Bone loss remains a major health concern for astronauts during space flight. Increased osteoclast activity is one of the main causes of bone loss in astronauts subjected to microgravity conditions. However, the underlying molecular mechanisms remain unclear. Microtubule actin crosslinking factor 1 (MACF1) has been implicated in the regulation of cytoskeletal distribution, cell migration, and cell differentiation. Our previous studies have shown that MACF1 promotes the differentiation of pre-osteoclasts. However, whether MACF1 regulates the migration and cytoskeletal arrangement of pre-osteoclasts under microgravity conditions has not yet been elucidated. In this study, we used a hind-limb unloading (HLU) mouse model and a random positioning machine (RPM) to simulate the effects of microgravity on pre-osteoclasts. In the HLU mouse model, the expression of MACF1 was upregulated in primary pre-osteoclasts of mice, accompanied by enhanced migration in vivo. Moreover, simulated microgravity using the RPM also promoted MACF1 expression and migration of pre-osteoclasts in vitro. Additionally, knockdown of MACF1 disrupted cytoskeletal arrangement (F-actin and microtubules) and further inhibited the migration of pre-osteoclasts via the RhoA/ROCK1 signaling pathway.

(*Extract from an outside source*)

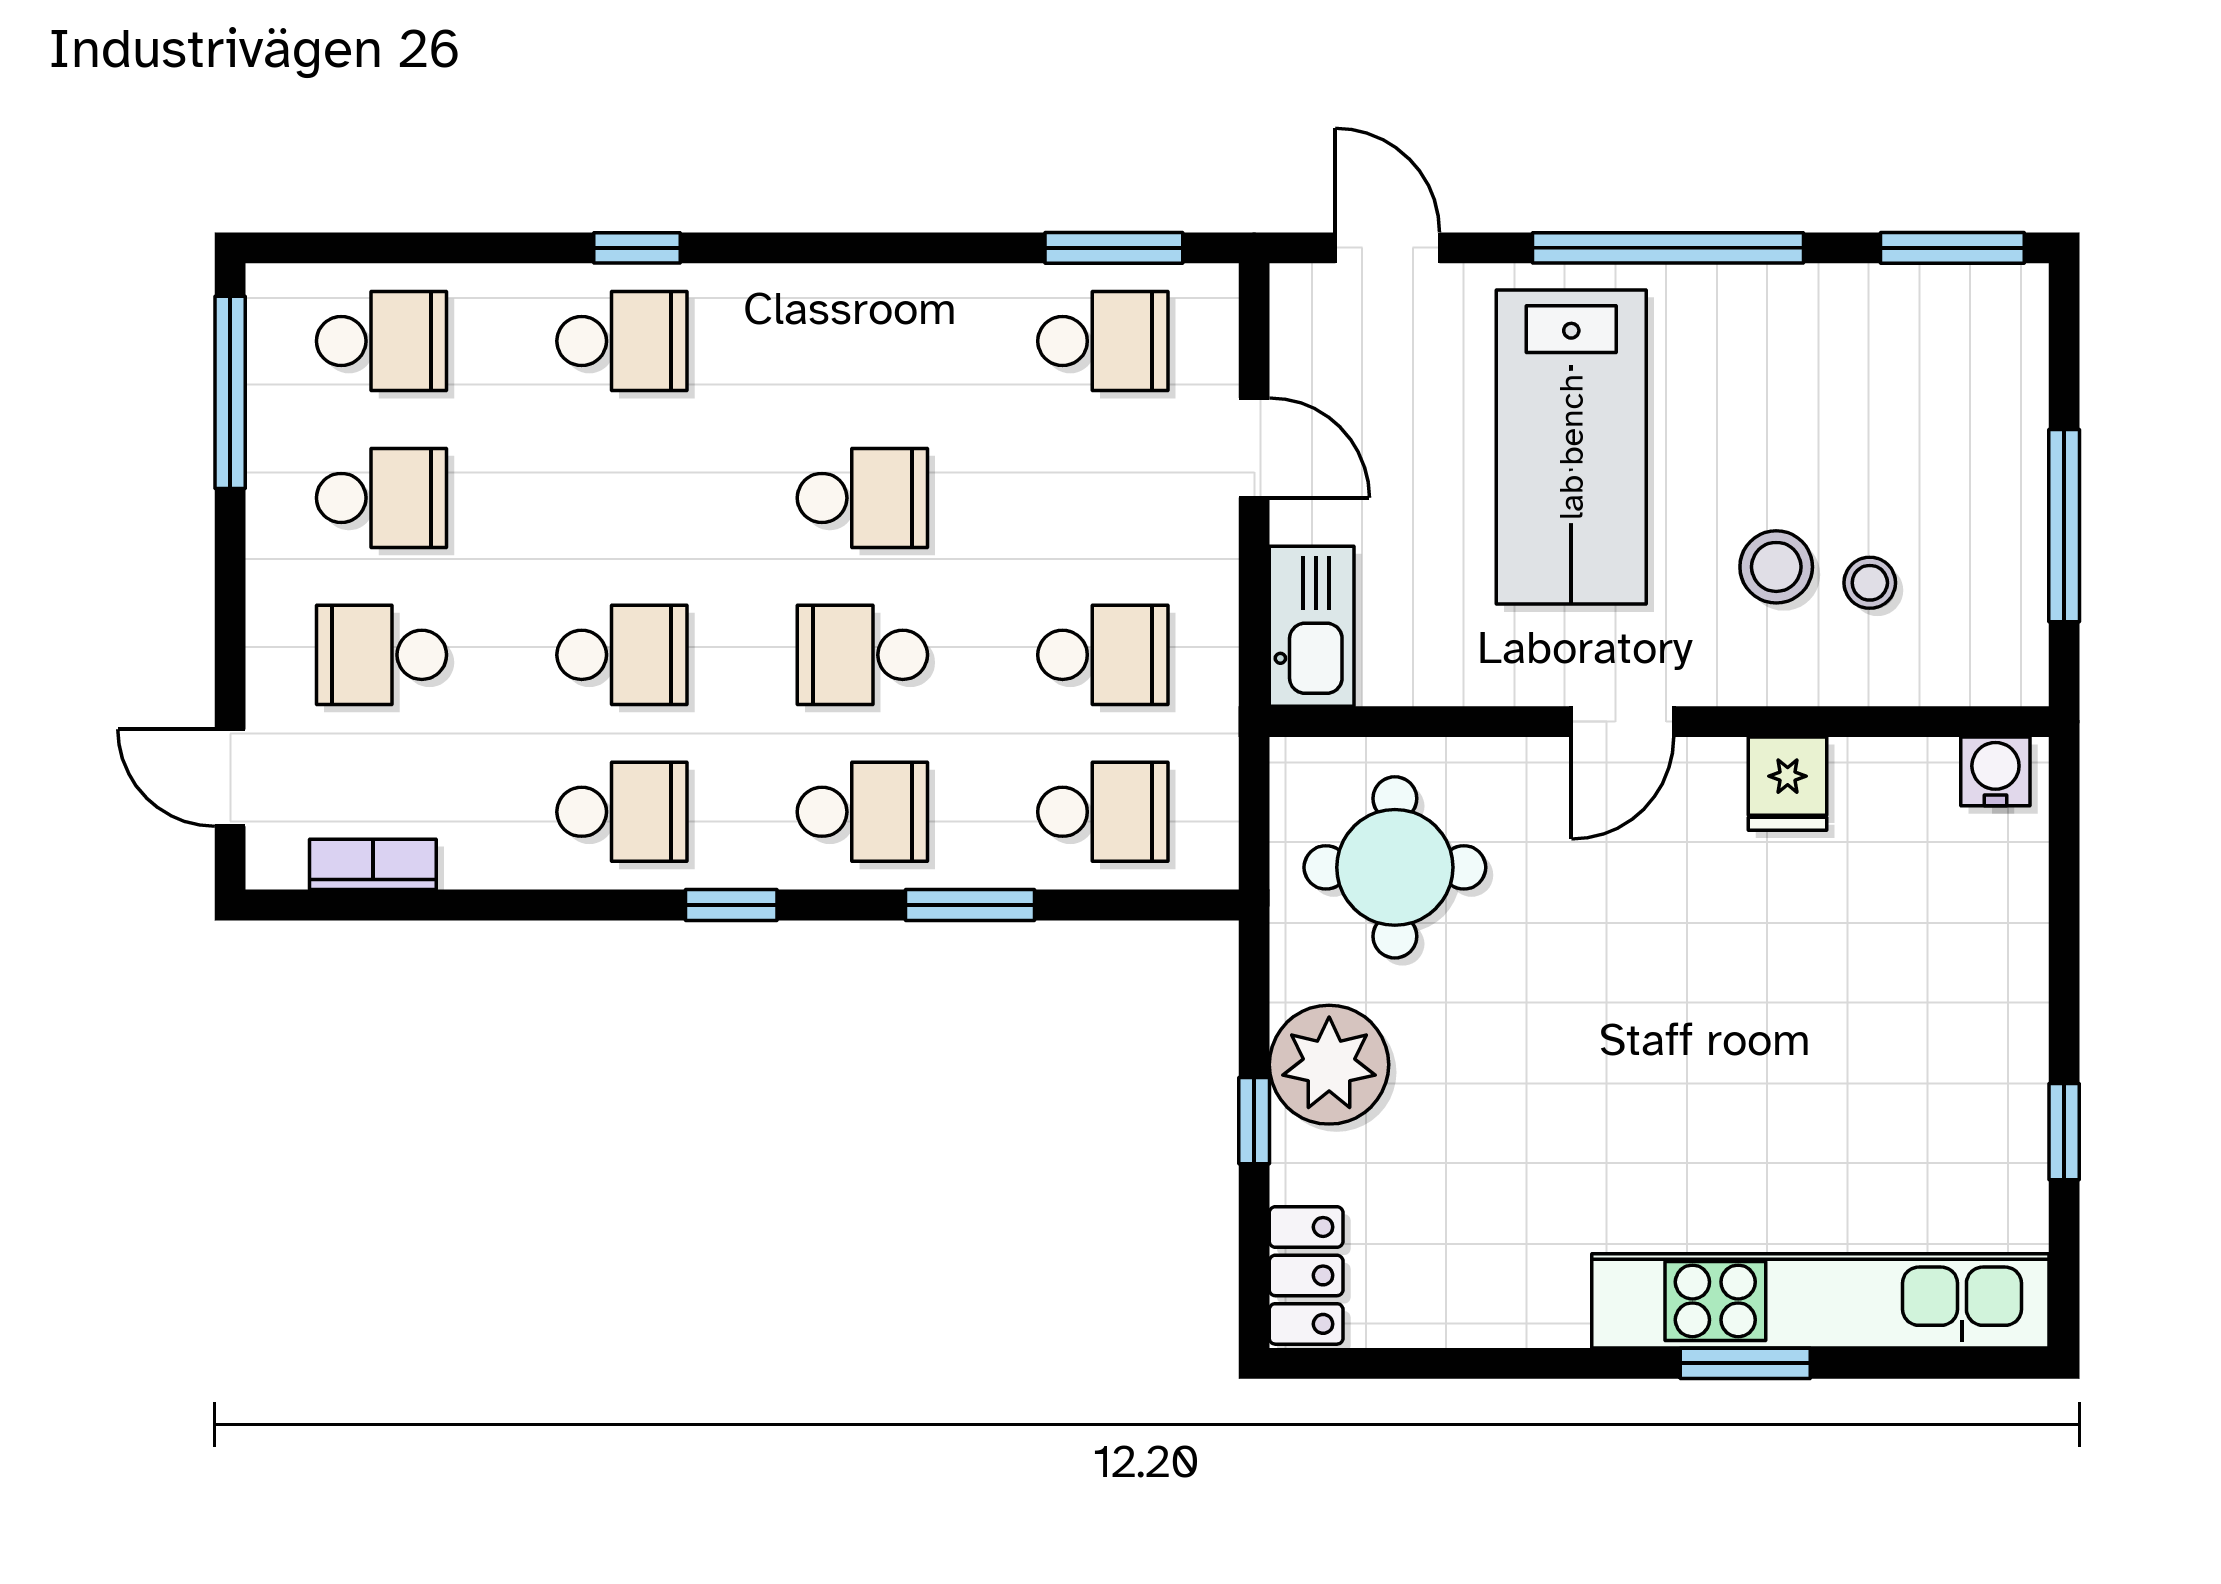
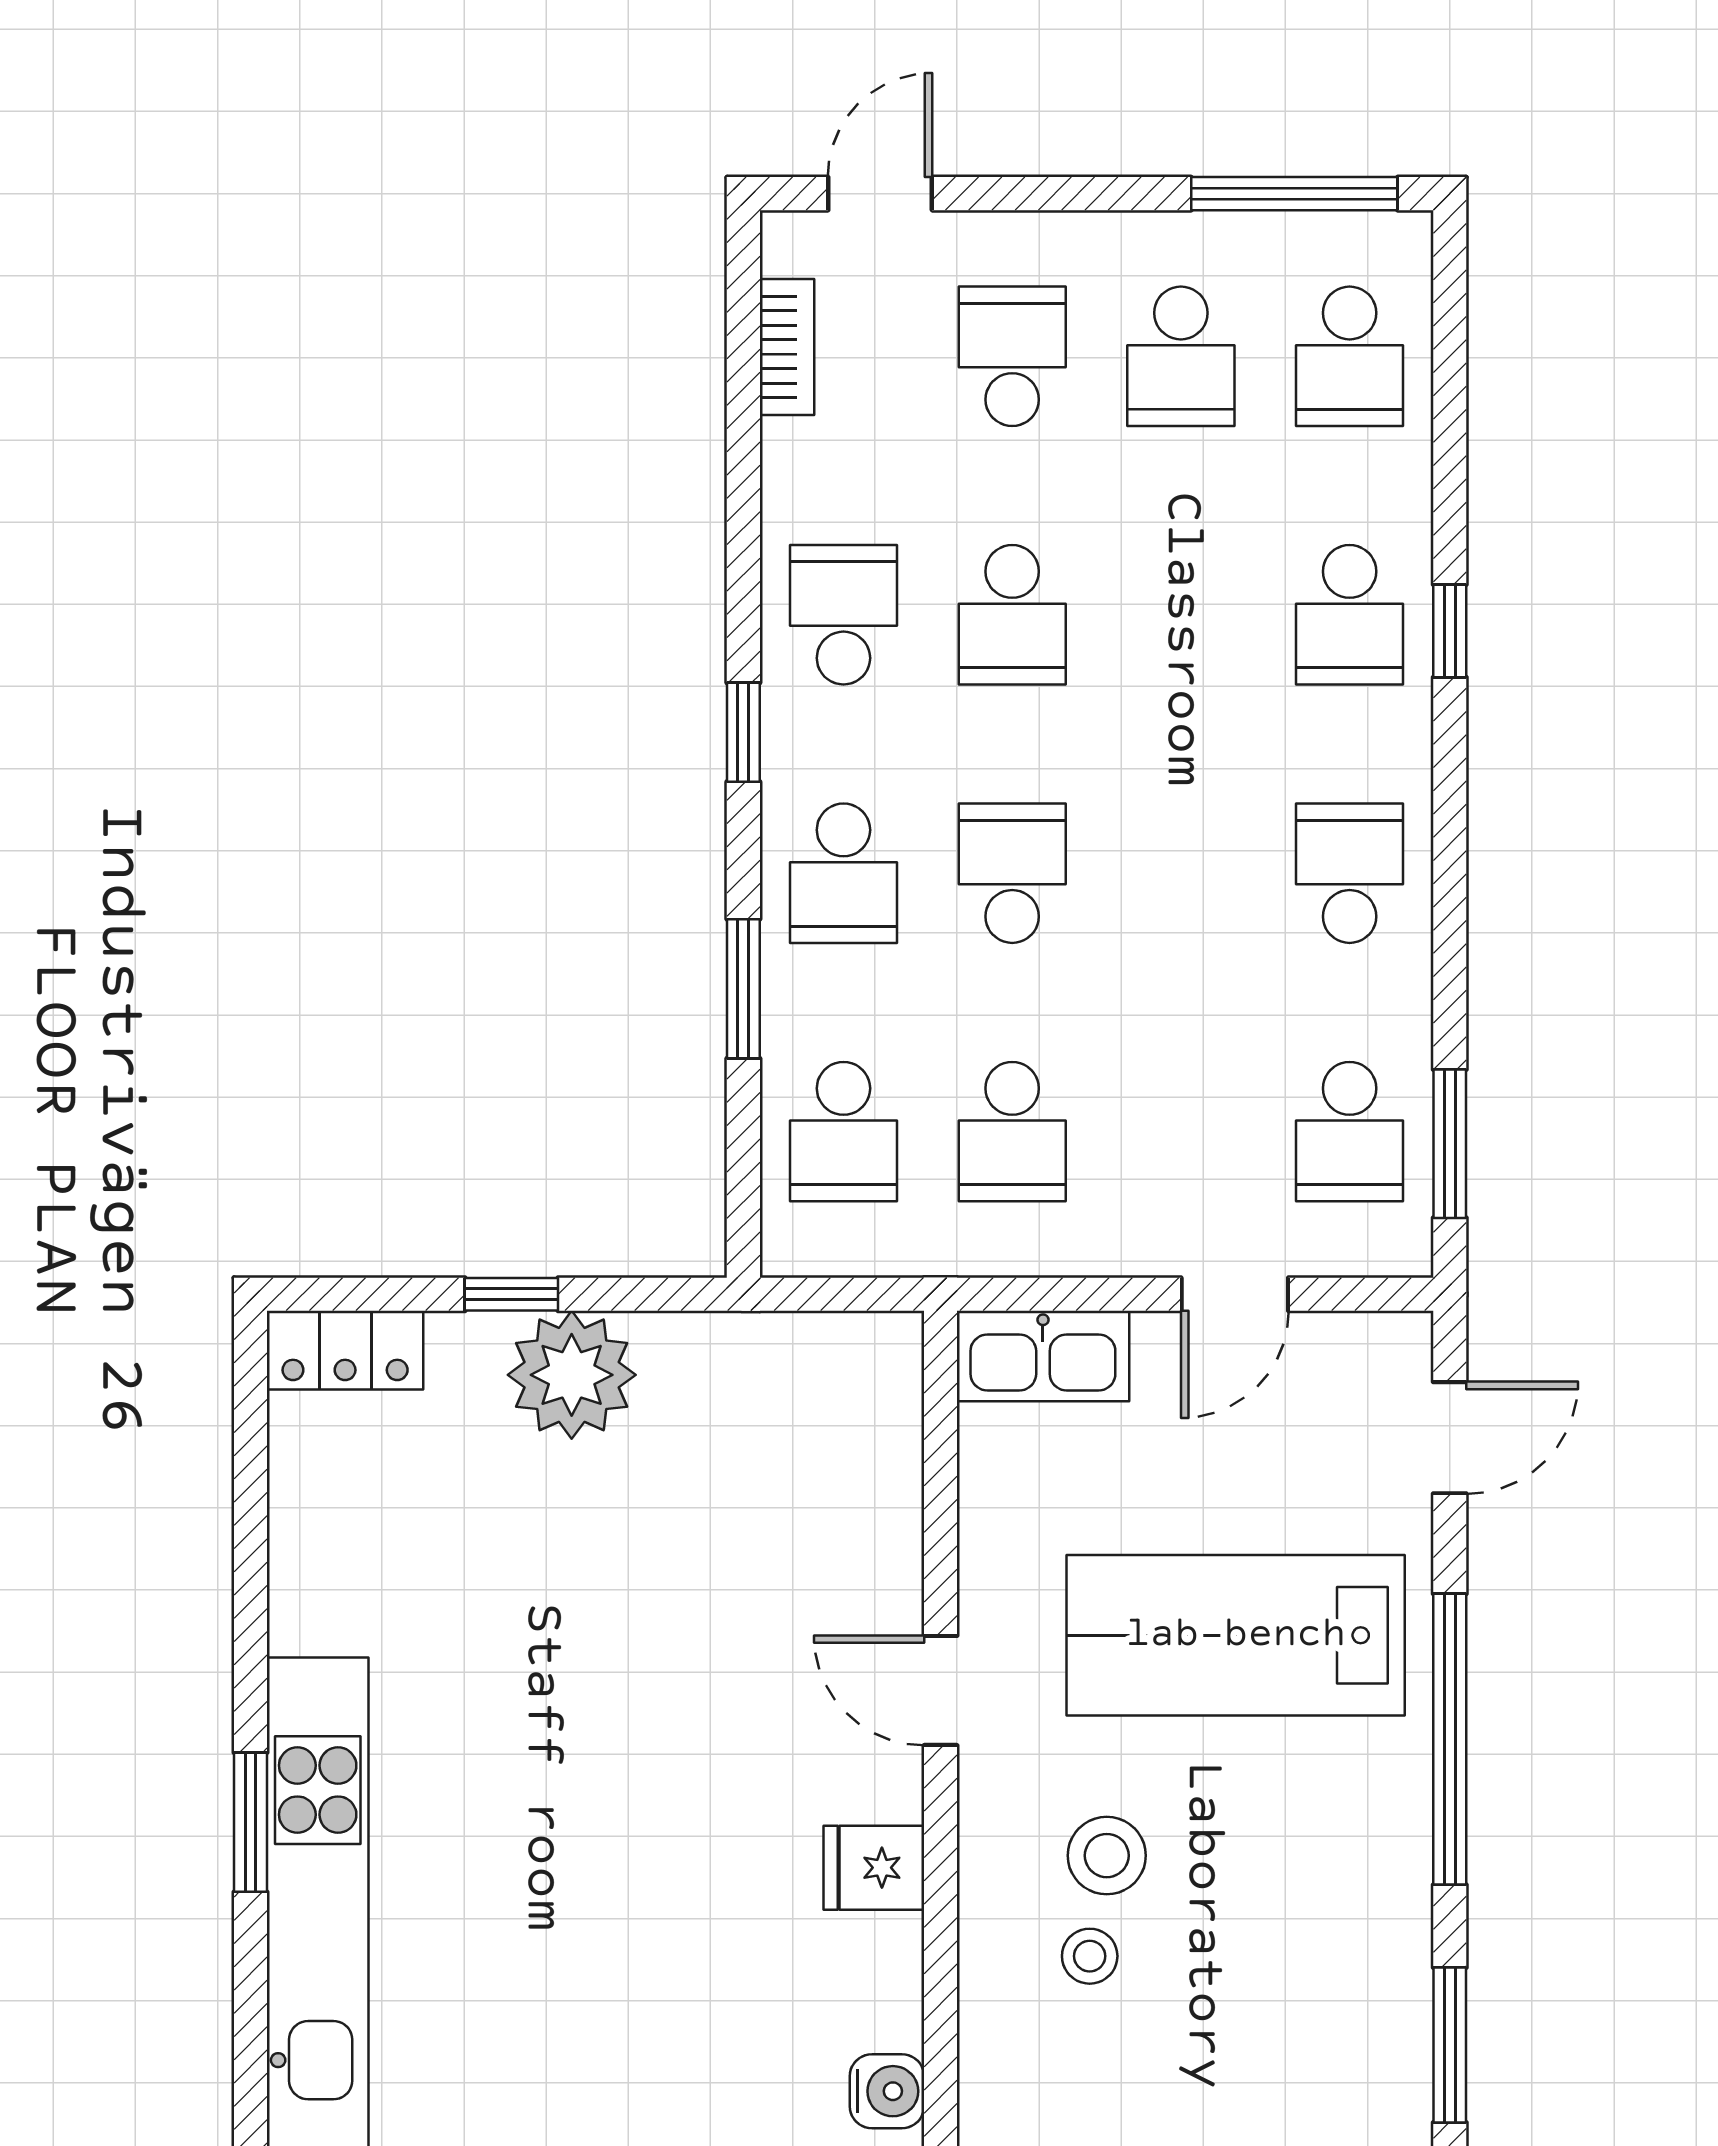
school desk: (862, 498) -> (1350, 873), moved, turned 180
school desk: (622, 812) -> (843, 615), turned 180
round table: (1395, 867) -> (784, 1446), removed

We further demonstrated that knockdown of MACF1 disrupted the enhanced migration and cytoskeleton arrangement of pre-osteoclasts induced by simulated microgravity. These data demonstrate that MACF1 positively regulates the migration and cytoskeletal organization of pre-osteoclasts under simulated microgravity, suggesting that MACF1 may be a therapeutic target for the treatment of bone loss induced by microgravity.